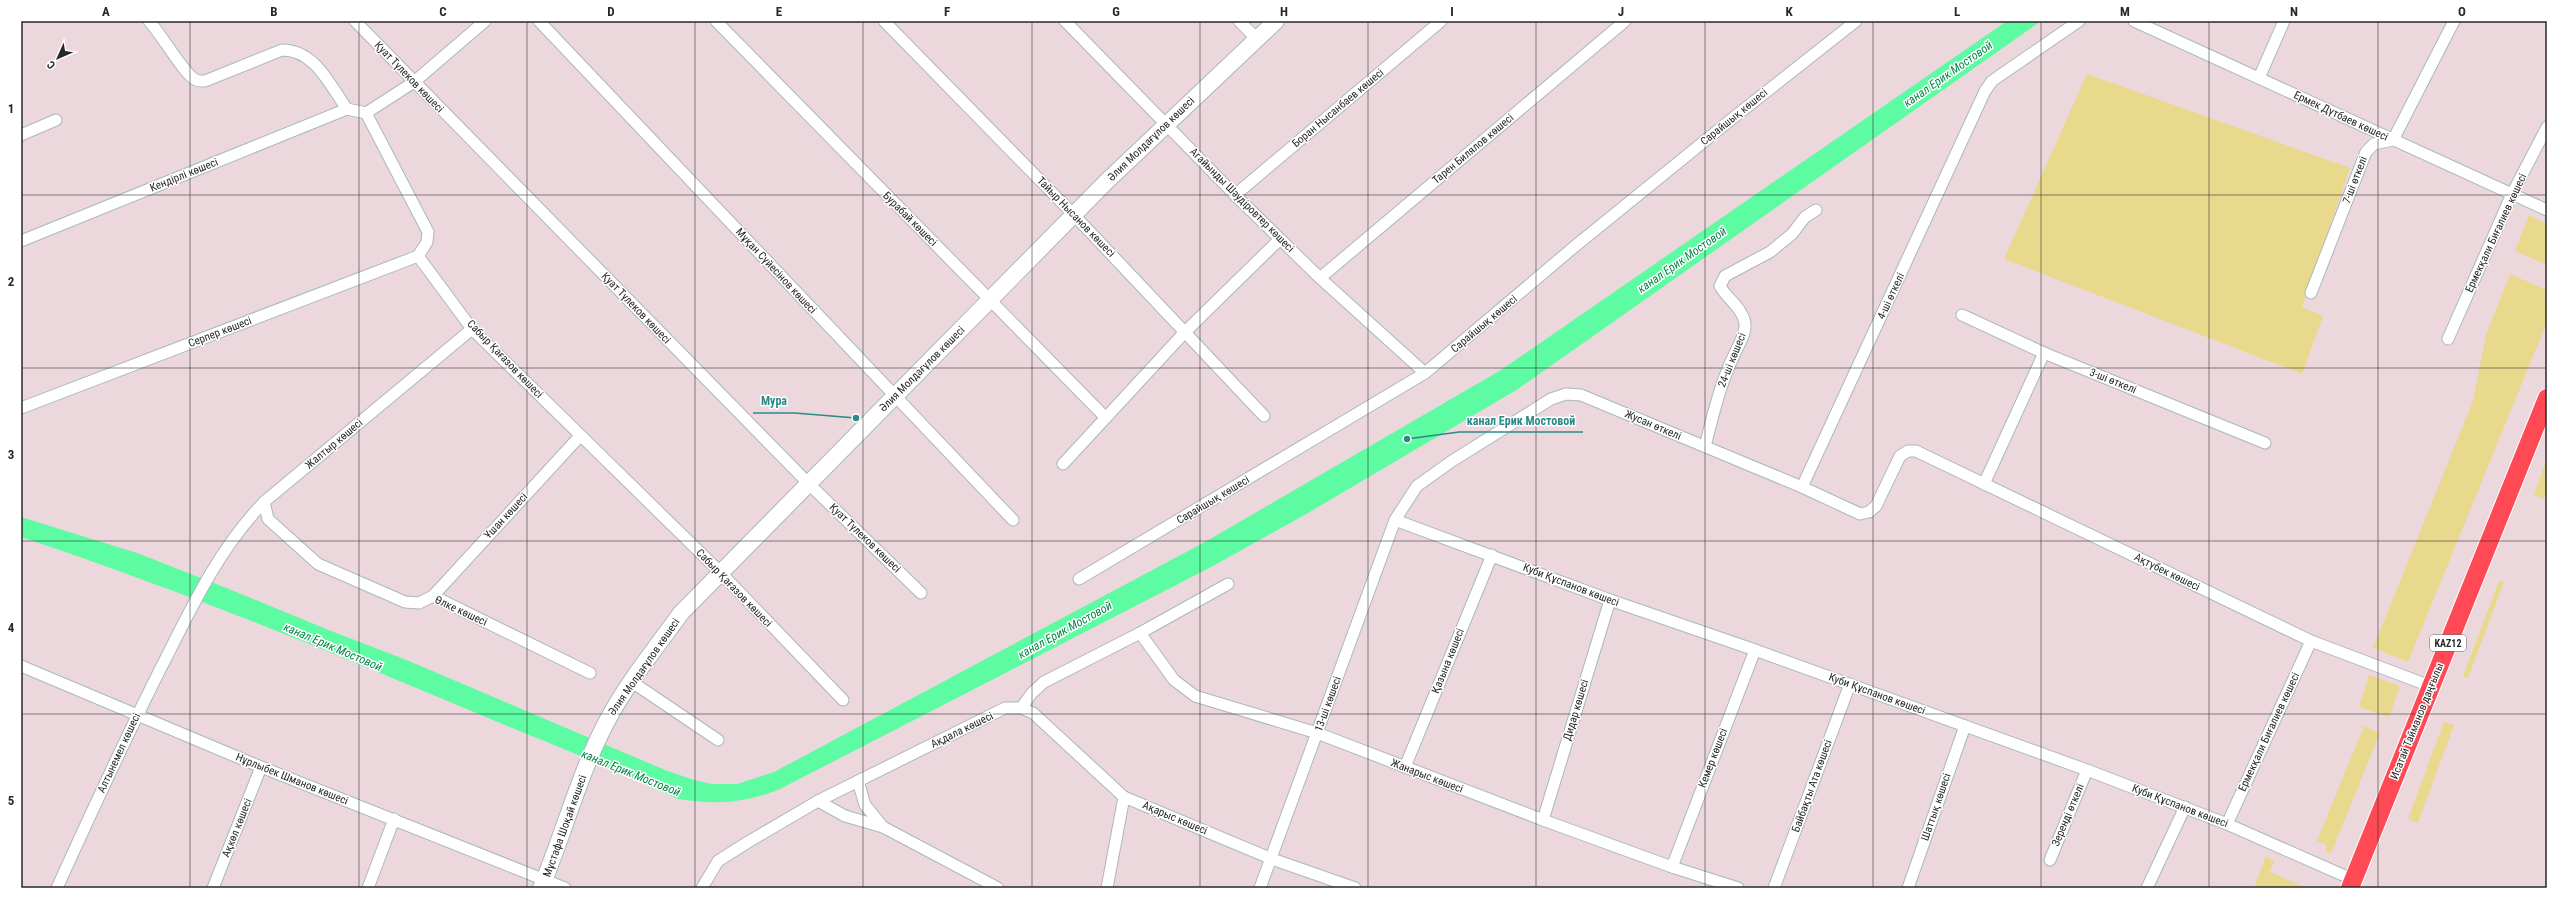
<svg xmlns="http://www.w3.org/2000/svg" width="2568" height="909" font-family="'Roboto Condensed',sans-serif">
<rect width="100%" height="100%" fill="#ecd7dd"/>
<!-- green -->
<g fill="#e9d98d">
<polygon points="2087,74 2350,168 2302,307 2323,316 2302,374 2004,259"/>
<polygon points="2529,215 2547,224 2547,265 2515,251"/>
<polygon points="2510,274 2547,290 2547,322 2408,662 2373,648 2473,401 2486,335"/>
<polygon points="2547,458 2547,491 2544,499 2534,495"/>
<polygon points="2499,581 2504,582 2468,678 2463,676"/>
<polygon points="2369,675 2400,686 2389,717 2359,707"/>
<polygon points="2444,722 2454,725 2418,823 2408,819"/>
<polygon points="2364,726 2380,733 2331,853 2325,851 2327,845 2317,841"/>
<polygon points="2266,856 2274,862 2270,872 2307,888 2254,888"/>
</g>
<!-- water -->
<path fill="#5dfba2" d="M2007 21H2041L1518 389 1308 513 1213 566 780 789C746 803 715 805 678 799 616 769 552 745 488 718 334 653 180 590 21 537V517L137 553 224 587 331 631 404 659 665 770 694 780 711 784H737L774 772 1205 542 1501 370Z"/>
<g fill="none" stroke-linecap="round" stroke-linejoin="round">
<defs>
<g id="street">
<path d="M149 21C160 32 185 76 196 80 198 81 202 81 205 81L282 50C315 50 329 84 347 109L366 113 428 232 427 242 418 256 472 329 721 573 843 700"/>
<polyline points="355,21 809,484 921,593"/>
<polyline points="539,21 1013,520"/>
<polyline points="716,21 1105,417"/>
<polyline points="884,21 1074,215 1264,416"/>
<polyline points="1065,21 1235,195 1320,278 1425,373"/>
<polyline points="1239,21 1256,38"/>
<polyline points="2134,21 2547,210"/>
<polyline points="2259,78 2284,21"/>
<polyline points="366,113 414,82 485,21"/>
<polyline points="21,135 56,120"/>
<polyline points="1235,195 1441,21"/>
<polyline points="21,241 347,109"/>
<polyline points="1320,278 1625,21"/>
<polyline points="2311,293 2366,152 2374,144 2393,140 2454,21"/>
<polyline points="1962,315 2044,353 2265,443"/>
<polyline points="2448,339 2512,194 2547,127"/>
<polyline points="21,408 418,256"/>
<path d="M1705 446C1714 412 1720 383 1736 351 1740 342 1746 333 1745 323 1742 307 1727 299 1720 286L1725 276 1770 252 1792 234 1805 217 1816 210"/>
<polyline points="1063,464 1185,332 1280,239"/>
<polyline points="1984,484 2044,353"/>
<polyline points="1802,487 1985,91 1992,81 2079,21"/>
<polyline points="264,502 268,519 318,564 405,602 419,603 433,596 590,673"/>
<polyline points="1395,520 1610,600 1755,650 2087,770 2227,824 2354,880"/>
<polyline points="1079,579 1425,373 1574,247 1733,118 1856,21"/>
<polyline points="433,596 580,436"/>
<polyline points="1140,633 1174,680 1195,696 1317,733 1543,820 1672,867 1738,888"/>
<polyline points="21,666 261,767 565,888"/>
<polyline points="632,682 718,740"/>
<polyline points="1021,708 1033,713 1124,797 1272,859 1355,888"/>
<polyline points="1405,767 1492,555"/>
<polyline points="858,781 865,805 883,827"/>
<polyline points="818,801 845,816 883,827 998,888"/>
<polyline points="1543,820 1610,600"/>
<polyline points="2227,824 2311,641"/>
<polyline points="2050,860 2087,770"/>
<polyline points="1672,867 1755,650"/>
<path d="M57 888C92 811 127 734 166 658 194 602 220 548 264 502L472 329"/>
<polyline points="213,888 261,767"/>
<polyline points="368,888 394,819"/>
<polyline points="702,888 718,861 748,842 818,801 1005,708 1021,708 1032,693 1044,682 1140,633 1228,584"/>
<polyline points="1107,888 1124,797"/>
<polyline points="1260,888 1395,520 1417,486 1452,461 1551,399 1566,394 1581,395 1802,487 1860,514 1869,512 1876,506 1900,456 1908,451 1916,451 2311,641 2430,686"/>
<polyline points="1774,888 1850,684"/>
<polyline points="1908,888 1965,726"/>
<polyline points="2147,888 2185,807"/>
</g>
<path id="secondary" d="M541 888C564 833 579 774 607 721 627 683 656 648 681 613L1107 181 1276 21"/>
<polyline id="primary" points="2350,888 2547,398"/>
</defs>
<!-- street casing -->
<use href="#street" stroke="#a8bab9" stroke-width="13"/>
<!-- secondary casing -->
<use href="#secondary" stroke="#a8bab9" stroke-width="18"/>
<!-- primary casing -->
<use href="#primary" stroke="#fff" stroke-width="20"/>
<!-- street -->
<use href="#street" stroke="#fff" stroke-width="11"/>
<!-- secondary -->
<use href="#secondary" stroke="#fff" stroke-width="16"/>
<!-- primary -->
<use href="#primary" stroke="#ff4955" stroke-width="18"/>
</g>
<!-- grid -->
<path fill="none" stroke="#282828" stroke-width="1" stroke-opacity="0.55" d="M190 21V888M359 21V888M527 21V888M695 21V888M863 21V888M1032 21V888M1200 21V888M1368 21V888M1536 21V888M1705 21V888M1873 21V888M2041 21V888M2209 21V888M2378 21V888M21 195H2547M21 368H2547M21 541H2547M21 714H2547"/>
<g text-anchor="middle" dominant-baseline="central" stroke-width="3" stroke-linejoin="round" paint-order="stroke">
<!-- shield labels -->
<rect fill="#fff" stroke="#686868" stroke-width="1" x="2430" y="635" width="36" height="16" rx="3"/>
<g font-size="10" font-weight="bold" fill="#282828">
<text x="2448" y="643">KAZ12</text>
</g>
<!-- street labels -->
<g font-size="11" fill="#282828" stroke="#fff">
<text transform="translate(409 77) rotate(46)">Қуат Түлеков көшесі</text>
<text transform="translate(1338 108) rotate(-40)">Боран Нысанбаев көшесі</text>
<text transform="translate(2341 116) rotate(25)">Ермек Дүтбаев көшесi</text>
<text transform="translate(1734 117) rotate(-39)">Сарайшық көшесі</text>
<text transform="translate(1151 139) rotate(-44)">Әлия Молдағұлов көшесі</text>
<text transform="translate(1473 149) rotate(-40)">Тарен Билялов көшесі</text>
<text transform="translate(184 175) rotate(-22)">Кендірлі көшесі</text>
<text transform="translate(2355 180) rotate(-69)">7-шi өткелi</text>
<text transform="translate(1242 200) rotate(45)">Агайынды Шәудіровтер көшесi</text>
<text transform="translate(1076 217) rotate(46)">Тайыр Нысанов көшесi</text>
<text transform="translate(910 219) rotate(45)">Бурабай көшесi</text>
<text transform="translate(2496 233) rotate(-65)">Ермекқали Биғалиев көшесі</text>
<text transform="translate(776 271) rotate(47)">Мұқан Сүйесінов көшесі</text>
<text transform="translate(1891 296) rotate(-65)">4-шi өткелi</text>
<text transform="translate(636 308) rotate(46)">Қуат Түлеков көшесі</text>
<text transform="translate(1484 324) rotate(-40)">Сарайшық көшесі</text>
<text transform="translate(220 332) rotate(-21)">Серпер көшесі</text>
<text transform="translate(505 359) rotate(46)">Сабыр Қағазов көшесі</text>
<text transform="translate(1732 360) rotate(-68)">24-ші көшесi</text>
<text transform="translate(922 369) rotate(-45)">Әлия Молдағұлов көшесі</text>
<text transform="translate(2113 381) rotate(22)">3-шi өткелi</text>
<text transform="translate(1653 425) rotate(23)">Жусан өткелі</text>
<text transform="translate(334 444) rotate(-40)">Жалтыр көшесі</text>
<text transform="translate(1213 500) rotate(-31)">Сарайшық көшесі</text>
<text transform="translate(506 516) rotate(-47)">Ұшан көшесі</text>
<text transform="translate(865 538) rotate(44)">Қуат Түлеков көшесі</text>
<text transform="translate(2167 572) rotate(26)">Ақтүбек көшесi</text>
<text transform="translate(1571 585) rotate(21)">Куби Құспанов көшесi</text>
<text transform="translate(734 588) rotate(46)">Сабыр Қағазов көшесі</text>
<text transform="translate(461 611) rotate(25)">Өлке көшесі</text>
<text transform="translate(1448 661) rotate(-68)">Қазына көшесі</text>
<text transform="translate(644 667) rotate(-55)">Әлия Молдағұлов көшесі</text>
<text transform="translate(1877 694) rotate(20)">Куби Құспанов көшесi</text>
<text transform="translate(1328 704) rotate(-70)">13-ші көшесi</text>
<text transform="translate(1576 710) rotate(-73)">Дидар көшесі</text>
<text transform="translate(2417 721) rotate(-68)">Исатай Тайманов даңғылы</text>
<text transform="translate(962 730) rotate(-26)">Ақдала көшесі</text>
<text transform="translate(2269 732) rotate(-65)">Ермекқали Биғалиев көшесі</text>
<text transform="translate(119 753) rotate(-65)">Алтынемел көшесі</text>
<text transform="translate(1713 758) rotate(-69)">Кемер көшесі</text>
<text transform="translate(1427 776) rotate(21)">Жанарыс көшесі</text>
<text transform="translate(292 779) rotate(22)">Нұрлыбек Шманов көшесі</text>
<text transform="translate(1812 786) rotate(-70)">Байбақты Ата көшесі</text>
<text transform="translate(2180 806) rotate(21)">Куби Құспанов көшесi</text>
<text transform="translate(1936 807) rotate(-71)">Шаттық көшесі</text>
<text transform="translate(2068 815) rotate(-67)">Зеренді өткелі</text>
<text transform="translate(1175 818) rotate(23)">Ақарыс көшесi</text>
<text transform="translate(565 826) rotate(-70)">Мұстафа Шоқай көшесi</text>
<text transform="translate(237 828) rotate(-68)">Ақкөл көшесі</text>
</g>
<!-- water labels -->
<g font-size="12" font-style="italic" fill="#038646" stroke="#fff">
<text transform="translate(1948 74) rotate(-35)">канал Ерик Мостовой</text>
<text transform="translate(1682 260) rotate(-35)">канал Ерик Мостовой</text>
<text transform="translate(1065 630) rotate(-29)">канал Ерик Мостовой</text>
<text transform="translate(333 647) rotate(23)">канал Ерик Мостовой</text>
<text transform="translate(631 773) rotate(22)">канал Ерик Мостовой</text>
</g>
</g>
<!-- callouts -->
<path fill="none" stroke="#2c8987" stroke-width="1.5" d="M856 418L795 413H753M1407 439L1459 432H1583"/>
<g fill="#2c8987" stroke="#fff" stroke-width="1.5">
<circle cx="856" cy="418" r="4"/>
<circle cx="1407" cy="439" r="4"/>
</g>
<g font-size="12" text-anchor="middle" font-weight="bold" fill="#2c8987" stroke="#fff" stroke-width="3" stroke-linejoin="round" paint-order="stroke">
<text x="774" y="405">Мура</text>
<text x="1521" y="425">канал Ерик Мостовой</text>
</g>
<!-- border -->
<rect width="2568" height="909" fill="none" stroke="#ffffff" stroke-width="44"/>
<!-- north arrow -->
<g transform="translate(58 58) rotate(225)" stroke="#ffffff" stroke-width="3" paint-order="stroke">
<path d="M0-3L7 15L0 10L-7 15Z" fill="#282828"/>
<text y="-6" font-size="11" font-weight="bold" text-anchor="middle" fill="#282828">С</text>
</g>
<rect x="22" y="22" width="2524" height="865" fill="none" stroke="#282828" stroke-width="1.5"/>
<g font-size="13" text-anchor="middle" font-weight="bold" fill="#282828">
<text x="106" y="16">A</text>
<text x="274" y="16">B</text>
<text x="443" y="16">C</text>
<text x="611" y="16">D</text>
<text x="779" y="16">E</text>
<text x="947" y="16">F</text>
<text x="1116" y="16">G</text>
<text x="1284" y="16">H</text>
<text x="1452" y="16">I</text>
<text x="1621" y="16">J</text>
<text x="1789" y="16">K</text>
<text x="1957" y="16">L</text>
<text x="2125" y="16">M</text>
<text x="2294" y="16">N</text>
<text x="2462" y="16">O</text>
<text x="11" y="113">1</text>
<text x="11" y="286">2</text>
<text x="11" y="459">3</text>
<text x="11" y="632">4</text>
<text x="11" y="805">5</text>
</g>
</svg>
_ _ _ _ _ _ _
* **Task to carry out**: In the entries above, the lines between the one holding "<!-- street casing -->" and the one holding "<!-- primary -->", inclusive, are to be printed exactly as written, and those alone.

* **Reply**:
<!-- street casing -->
<use href="#street" stroke="#a8bab9" stroke-width="13"/>
<!-- secondary casing -->
<use href="#secondary" stroke="#a8bab9" stroke-width="18"/>
<!-- primary casing -->
<use href="#primary" stroke="#fff" stroke-width="20"/>
<!-- street -->
<use href="#street" stroke="#fff" stroke-width="11"/>
<!-- secondary -->
<use href="#secondary" stroke="#fff" stroke-width="16"/>
<!-- primary -->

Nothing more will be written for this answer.